You know what’s way scarier than 300 teenage twenty one pilots fans with social media accounts and an axe to grind? Glancing at your phone, looking up, and realizing Pile’s singer has departed the stage and is suddenly screaming the last song 10 feet away from you.
Pile have been doing their thing since the late ‘00s, but when the festival drops newer regional acts in pre-2 p.m. slots, they don’t tend to garner much attention. So it was a pleasant surprise to see Sidney Gish draw at least as many people as Pale Waves — who benefit from way more promotional machinery — managed at a comparable time on the previous day. Bluntly confessional, hyper-specific yet widely-relatable statements like “I want to know the lyrics you think of when you’re high” could turn Gish into this era’s answer to Guyville and Whip-smart-era Liz Phair… unless she already is this era’s answer to Guyville and Whip-smart-era Liz Phair?
Anyway, all the way at the other end of the schedule, what the fuck, there might be tens of thousands of people at this ridiculousness, and less than 200 or so made it over to to soak in Dessa on the Arena Stage at 8:15 p.m.? I realize her solo material lands with a little more finesse, and a little less raw impact than her works in the company of her fellow Doomtree members, but maybe underground hip hop isn’t as popular as I had been led to believe?

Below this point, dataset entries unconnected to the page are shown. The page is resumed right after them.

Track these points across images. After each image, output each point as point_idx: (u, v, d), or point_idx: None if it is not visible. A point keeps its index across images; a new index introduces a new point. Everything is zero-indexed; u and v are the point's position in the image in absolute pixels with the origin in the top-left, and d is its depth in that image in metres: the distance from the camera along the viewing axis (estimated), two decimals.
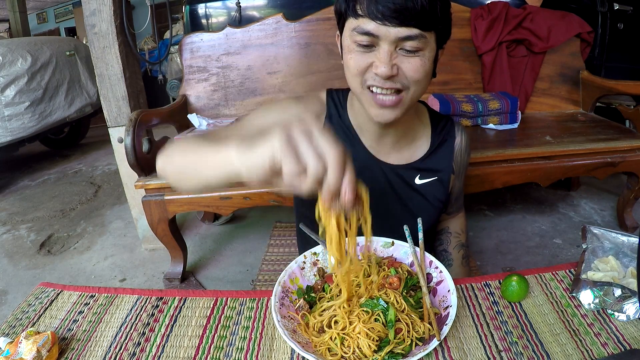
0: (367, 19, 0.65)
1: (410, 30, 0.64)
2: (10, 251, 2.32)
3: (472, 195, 1.84)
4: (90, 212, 2.74)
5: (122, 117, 1.93)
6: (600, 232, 0.77)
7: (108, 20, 1.79)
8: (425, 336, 0.59)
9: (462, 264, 0.95)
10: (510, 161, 1.69)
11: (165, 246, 1.81)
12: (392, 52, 0.66)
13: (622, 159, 1.75)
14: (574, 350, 0.58)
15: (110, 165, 3.64)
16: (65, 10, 9.42)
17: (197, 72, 2.09)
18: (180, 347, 0.63)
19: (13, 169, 3.75)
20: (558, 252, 1.96)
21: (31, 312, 0.71)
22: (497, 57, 2.11)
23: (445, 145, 0.88)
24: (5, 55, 2.98)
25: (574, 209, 2.32)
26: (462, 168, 0.92)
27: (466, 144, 0.91)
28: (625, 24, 2.47)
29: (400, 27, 0.64)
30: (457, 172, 0.91)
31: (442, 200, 0.90)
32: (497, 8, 2.08)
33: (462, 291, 0.70)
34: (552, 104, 2.20)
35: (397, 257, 0.73)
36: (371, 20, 0.64)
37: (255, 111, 0.80)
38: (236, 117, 2.05)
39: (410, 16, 0.63)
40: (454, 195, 0.95)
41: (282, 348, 0.61)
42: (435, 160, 0.87)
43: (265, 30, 2.07)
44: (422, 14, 0.63)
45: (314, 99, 0.85)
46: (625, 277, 0.68)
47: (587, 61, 2.21)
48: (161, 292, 0.74)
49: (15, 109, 3.05)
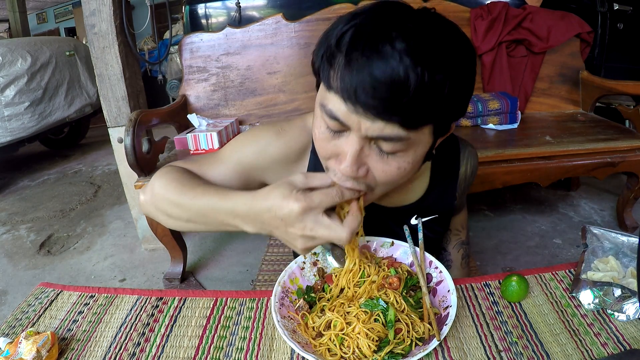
0: (338, 96, 0.49)
1: (390, 129, 0.49)
2: (10, 251, 2.32)
3: (472, 195, 1.84)
4: (90, 212, 2.74)
5: (122, 117, 1.93)
6: (600, 232, 0.77)
7: (108, 20, 1.79)
8: (425, 336, 0.59)
9: (461, 265, 0.94)
10: (510, 161, 1.69)
11: (165, 246, 1.81)
12: (365, 147, 0.52)
13: (622, 159, 1.75)
14: (574, 350, 0.58)
15: (110, 165, 3.64)
16: (65, 10, 9.42)
17: (197, 72, 2.09)
18: (180, 347, 0.62)
19: (13, 169, 3.75)
20: (558, 252, 1.96)
21: (31, 312, 0.71)
22: (496, 57, 2.12)
23: (447, 180, 0.79)
24: (5, 56, 2.98)
25: (574, 209, 2.32)
26: (465, 190, 0.84)
27: (472, 171, 0.81)
28: (625, 24, 2.47)
29: (377, 120, 0.48)
30: (460, 195, 0.83)
31: (443, 231, 0.85)
32: (497, 8, 2.08)
33: (462, 291, 0.70)
34: (552, 104, 2.20)
35: (397, 257, 0.73)
36: (342, 101, 0.49)
37: (234, 141, 0.73)
38: (235, 117, 2.06)
39: (392, 109, 0.47)
40: (457, 209, 0.88)
41: (282, 348, 0.61)
42: (434, 199, 0.78)
43: (265, 30, 2.07)
44: (412, 108, 0.47)
45: (297, 129, 0.72)
46: (625, 277, 0.68)
47: (587, 61, 2.21)
48: (161, 293, 0.74)
49: (15, 109, 3.05)
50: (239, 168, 0.71)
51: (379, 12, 0.49)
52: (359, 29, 0.47)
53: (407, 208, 0.77)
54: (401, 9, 0.50)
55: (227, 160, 0.71)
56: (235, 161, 0.71)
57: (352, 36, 0.47)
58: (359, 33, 0.47)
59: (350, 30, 0.48)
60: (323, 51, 0.51)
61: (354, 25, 0.48)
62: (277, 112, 2.13)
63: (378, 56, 0.45)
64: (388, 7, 0.50)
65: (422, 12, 0.51)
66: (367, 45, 0.46)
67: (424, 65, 0.45)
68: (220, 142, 1.81)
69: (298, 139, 0.72)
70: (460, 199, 0.85)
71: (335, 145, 0.55)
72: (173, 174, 0.65)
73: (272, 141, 0.70)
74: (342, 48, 0.48)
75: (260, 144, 0.71)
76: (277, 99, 2.12)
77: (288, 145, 0.71)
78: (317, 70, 0.53)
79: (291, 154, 0.72)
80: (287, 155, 0.72)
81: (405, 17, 0.48)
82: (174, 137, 1.94)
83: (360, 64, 0.46)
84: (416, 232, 0.74)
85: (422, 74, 0.45)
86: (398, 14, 0.48)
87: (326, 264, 0.73)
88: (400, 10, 0.49)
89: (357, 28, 0.48)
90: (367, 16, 0.49)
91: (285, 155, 0.71)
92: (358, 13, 0.50)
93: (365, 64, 0.46)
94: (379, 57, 0.45)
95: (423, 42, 0.45)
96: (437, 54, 0.46)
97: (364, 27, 0.47)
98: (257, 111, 2.13)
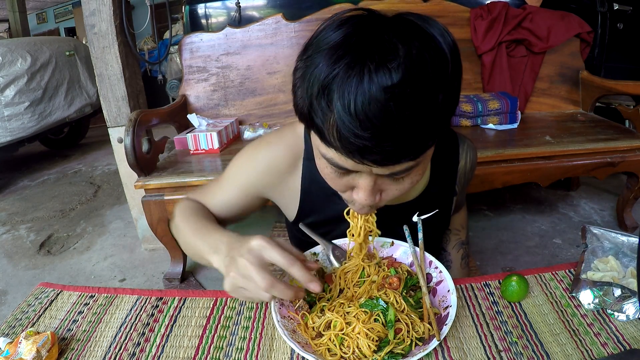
0: (339, 153, 0.48)
1: (401, 166, 0.49)
2: (10, 251, 2.32)
3: (472, 195, 1.84)
4: (90, 212, 2.74)
5: (122, 117, 1.93)
6: (600, 232, 0.77)
7: (108, 20, 1.79)
8: (425, 336, 0.59)
9: (461, 266, 0.94)
10: (510, 161, 1.69)
11: (165, 246, 1.81)
12: (378, 179, 0.53)
13: (622, 159, 1.75)
14: (574, 350, 0.58)
15: (110, 165, 3.64)
16: (65, 10, 9.42)
17: (197, 72, 2.09)
18: (180, 347, 0.62)
19: (13, 169, 3.75)
20: (558, 252, 1.96)
21: (31, 312, 0.71)
22: (496, 57, 2.12)
23: (447, 174, 0.79)
24: (5, 55, 2.99)
25: (574, 209, 2.32)
26: (465, 185, 0.84)
27: (471, 164, 0.82)
28: (625, 24, 2.47)
29: (386, 166, 0.48)
30: (460, 190, 0.83)
31: (442, 228, 0.85)
32: (497, 8, 2.08)
33: (462, 291, 0.70)
34: (552, 104, 2.20)
35: (397, 257, 0.73)
36: (346, 158, 0.48)
37: (230, 164, 0.77)
38: (235, 117, 2.06)
39: (400, 155, 0.47)
40: (457, 207, 0.88)
41: (282, 348, 0.61)
42: (434, 194, 0.78)
43: (265, 30, 2.07)
44: (418, 145, 0.47)
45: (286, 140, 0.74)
46: (625, 277, 0.68)
47: (587, 61, 2.21)
48: (161, 292, 0.74)
49: (15, 109, 3.05)
50: (237, 192, 0.77)
51: (360, 49, 0.44)
52: (343, 81, 0.43)
53: (408, 205, 0.78)
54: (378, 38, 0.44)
55: (226, 187, 0.78)
56: (233, 186, 0.77)
57: (338, 91, 0.43)
58: (345, 86, 0.43)
59: (335, 82, 0.43)
60: (309, 103, 0.47)
61: (336, 76, 0.43)
62: (277, 112, 2.13)
63: (373, 110, 0.42)
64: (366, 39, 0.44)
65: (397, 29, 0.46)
66: (357, 99, 0.42)
67: (418, 101, 0.43)
68: (220, 142, 1.81)
69: (287, 150, 0.73)
70: (460, 195, 0.85)
71: (348, 181, 0.55)
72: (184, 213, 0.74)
73: (260, 158, 0.74)
74: (331, 105, 0.44)
75: (250, 164, 0.75)
76: (277, 99, 2.12)
77: (277, 158, 0.73)
78: (305, 119, 0.49)
79: (282, 165, 0.74)
80: (278, 168, 0.74)
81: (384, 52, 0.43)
82: (174, 137, 1.94)
83: (358, 124, 0.43)
84: (416, 232, 0.74)
85: (418, 109, 0.43)
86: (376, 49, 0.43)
87: (326, 264, 0.73)
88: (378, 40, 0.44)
89: (342, 81, 0.43)
90: (347, 62, 0.43)
91: (276, 167, 0.74)
92: (334, 52, 0.44)
93: (363, 124, 0.43)
94: (375, 111, 0.42)
95: (410, 77, 0.42)
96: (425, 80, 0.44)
97: (348, 79, 0.43)
98: (257, 111, 2.13)
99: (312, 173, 0.74)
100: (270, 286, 0.53)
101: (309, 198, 0.77)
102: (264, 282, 0.53)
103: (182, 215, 0.74)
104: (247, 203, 0.79)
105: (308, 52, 0.48)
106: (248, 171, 0.75)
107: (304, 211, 0.79)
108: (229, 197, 0.78)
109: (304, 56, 0.48)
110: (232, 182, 0.78)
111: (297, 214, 0.79)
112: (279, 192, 0.78)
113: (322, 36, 0.47)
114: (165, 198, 1.61)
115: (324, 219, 0.77)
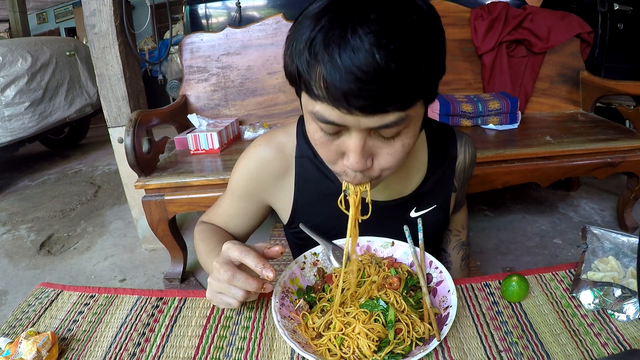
0: (327, 104, 0.49)
1: (389, 116, 0.49)
2: (10, 251, 2.32)
3: (472, 195, 1.84)
4: (90, 212, 2.74)
5: (122, 117, 1.94)
6: (600, 233, 0.77)
7: (108, 20, 1.79)
8: (425, 336, 0.59)
9: (460, 267, 0.93)
10: (510, 161, 1.69)
11: (165, 246, 1.81)
12: (367, 139, 0.53)
13: (622, 159, 1.75)
14: (574, 350, 0.58)
15: (110, 165, 3.64)
16: (65, 10, 9.43)
17: (197, 73, 2.09)
18: (180, 347, 0.63)
19: (13, 169, 3.76)
20: (558, 252, 1.96)
21: (31, 312, 0.71)
22: (497, 57, 2.12)
23: (445, 168, 0.79)
24: (5, 56, 2.99)
25: (574, 209, 2.32)
26: (465, 182, 0.84)
27: (470, 160, 0.81)
28: (625, 24, 2.47)
29: (374, 114, 0.48)
30: (459, 187, 0.83)
31: (442, 225, 0.85)
32: (497, 8, 2.08)
33: (462, 291, 0.70)
34: (552, 104, 2.20)
35: (397, 258, 0.73)
36: (333, 107, 0.49)
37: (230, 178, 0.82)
38: (236, 117, 2.06)
39: (386, 100, 0.47)
40: (456, 205, 0.87)
41: (282, 348, 0.61)
42: (433, 188, 0.78)
43: (265, 30, 2.07)
44: (404, 93, 0.48)
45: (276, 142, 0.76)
46: (625, 277, 0.68)
47: (587, 61, 2.21)
48: (161, 293, 0.74)
49: (15, 109, 3.06)
50: (239, 203, 0.82)
51: (343, 7, 0.47)
52: (327, 33, 0.46)
53: (405, 199, 0.77)
54: None
55: (229, 202, 0.83)
56: (233, 199, 0.82)
57: (323, 42, 0.46)
58: (329, 37, 0.46)
59: (320, 35, 0.46)
60: (296, 60, 0.50)
61: (321, 29, 0.47)
62: (277, 112, 2.13)
63: (357, 57, 0.44)
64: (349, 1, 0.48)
65: None
66: (342, 48, 0.45)
67: (399, 47, 0.45)
68: (220, 142, 1.81)
69: (277, 151, 0.75)
70: (460, 192, 0.85)
71: (338, 145, 0.55)
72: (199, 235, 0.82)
73: (251, 164, 0.77)
74: (317, 56, 0.47)
75: (243, 172, 0.78)
76: (278, 99, 2.12)
77: (266, 160, 0.76)
78: (294, 79, 0.53)
79: (272, 167, 0.76)
80: (268, 170, 0.76)
81: (365, 8, 0.46)
82: (174, 137, 1.94)
83: (342, 70, 0.45)
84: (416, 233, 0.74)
85: (400, 55, 0.45)
86: (358, 6, 0.47)
87: (326, 264, 0.73)
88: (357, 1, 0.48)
89: (326, 33, 0.46)
90: (331, 16, 0.47)
91: (266, 170, 0.77)
92: (319, 13, 0.48)
93: (348, 69, 0.45)
94: (359, 57, 0.44)
95: (390, 26, 0.45)
96: (405, 30, 0.46)
97: (332, 30, 0.46)
98: (257, 111, 2.13)
99: (306, 170, 0.75)
100: (232, 277, 0.58)
101: (303, 198, 0.78)
102: (226, 275, 0.58)
103: (198, 237, 0.81)
104: (252, 212, 0.82)
105: (297, 20, 0.51)
106: (244, 179, 0.79)
107: (298, 213, 0.79)
108: (234, 210, 0.83)
109: (294, 24, 0.52)
110: (233, 194, 0.81)
111: (291, 216, 0.80)
112: (274, 195, 0.80)
113: (310, 7, 0.50)
114: (166, 198, 1.61)
115: (318, 224, 0.77)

Side note: Right before “Take Me To Church,” a Hozier fan who did not appear capable of benching 500 announced to his group of pals, “This song makes me bench, like, 500! Let’s go!” So now we know the secret of Hozier’s appeal. He helps listeners get swole. Would you like to get swole? Then listen to “Take Me To Church.” That’s the best way to get swole, I guess. According to that guy.
Barry Thompson is back at it today for Boston Calling’s final day.